__ABOUT THIS EXERCISE__: Reproduce the stretch of the Republican Party entry from "The name was" through "and other men.", replacing "birthplace" with "place of origin".

REPUBLICAN PARTY

American political party.

Origins and Early Years

The name was first used by Thomas Jefferson's party, later called the Democratic Republican party or, simply, the Democratic party. The name reappeared in the 1850s, when the present-day Republican party was founded. At that time the crucial issue of the extension of slavery into the territories split the Democratic party and the Whig party, and opponents of the Kansas-Nebraska Act of 1854 organized the new Republican party. Jackson, Mich., is called the birthplace of the party (July 6, 1854) and Joseph Medill is credited with having suggested its name, but these distinctions are also claimed for other places and other men.

By 1855 the new party was well launched in the North. Anti-slavery Whigs such as William Seward and Thurlow Weed were dominant in the new grouping, but elements of the Know-Nothing movement, together with the Free-Soil party, abolitionists, and anti-Nebraska Democrats also supplied strength. The party's national organization was perfected at Pittsburgh in Feb., 1856, and its first presidential candidate, John C. Frémont, made a creditable showing against victorious James Buchanan. The party opposed the repeal of the Missouri Compromise and the extension of slavery, denounced the Supreme Court's decision in the Dred Scott Case, and favored the admission of Kansas as a free state.

The Civil War and Reconstruction Years

Generally belligerent toward the South, the Republicans were regarded by Southerners with mingled hatred and fear as sectional tension increased. They were successful in the elections of 1858 and passed over their better-known leaders to nominate Abraham Lincoln in 1860. The party platform in 1860 included planks calling for a high protective tariff, free homesteads, and a transcontinental railroad; these were bids for support among Westerners, farmers, and eastern manufacturing interests.

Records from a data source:
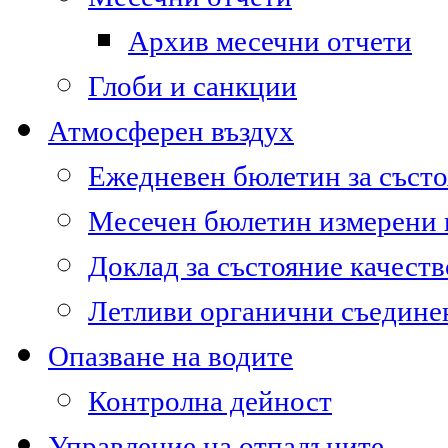
Архив месечни отчети
Глоби и санкции
Атмосферен въздух
Ежедневен бюлетин за състо
Месечен бюлетин измерени
Доклад за състояние качест
Летливи органични съедине
Опазване на водите
Контролна дейност
Управление на отпадъците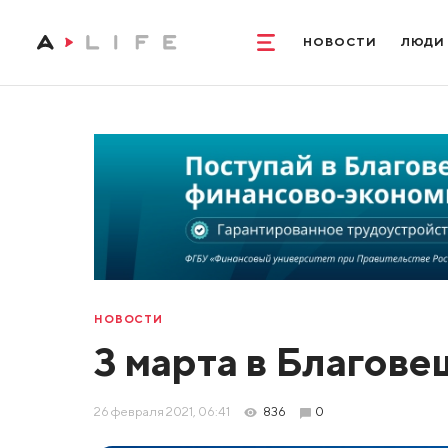
НОВОСТИ
ЛЮДИ
НОВОСТИ
3 марта в Благов
26 февраля 2021, 06:41
836
0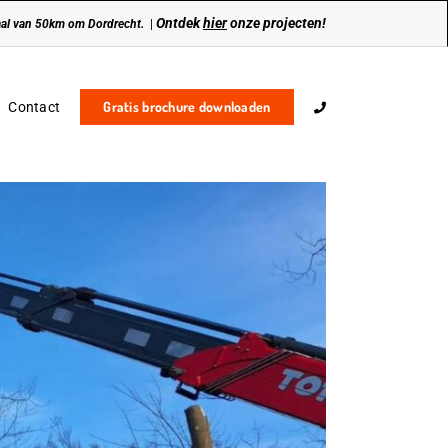
Ontdek
hier
onze projecten!
traal van 50km om Dordrecht.
|
Gratis brochure downloaden
Contact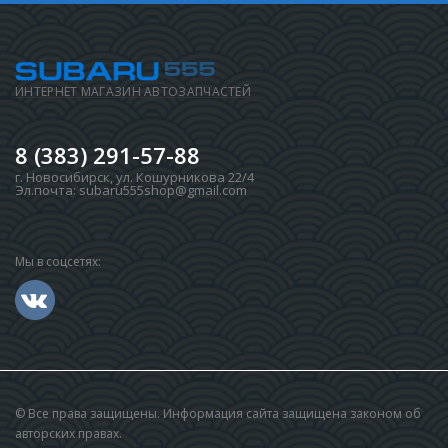
ИНТЕРНЕТ МАГАЗИН АВТОЗАПЧАСТЕЙ
8 (383) 291-57-88
г. Новосибирск
,
ул. Кошурникова 22/4
Эл.почта:
subaru555shop@gmail.com
Мы в соцсетях:
© Все права защищены. Информация сайта защищена законом об
авторских правах.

__SOLUTION FOR THIS PROBLEM__:
The name was first used by Thomas Jefferson's party, later called the Democratic Republican party or, simply, the Democratic party. The name reappeared in the 1850s, when the present-day Republican party was founded. At that time the crucial issue of the extension of slavery into the territories split the Democratic party and the Whig party, and opponents of the Kansas-Nebraska Act of 1854 organized the new Republican party. Jackson, Mich., is called the place of origin of the party (July 6, 1854) and Joseph Medill is credited with having suggested its name, but these distinctions are also claimed for other places and other men.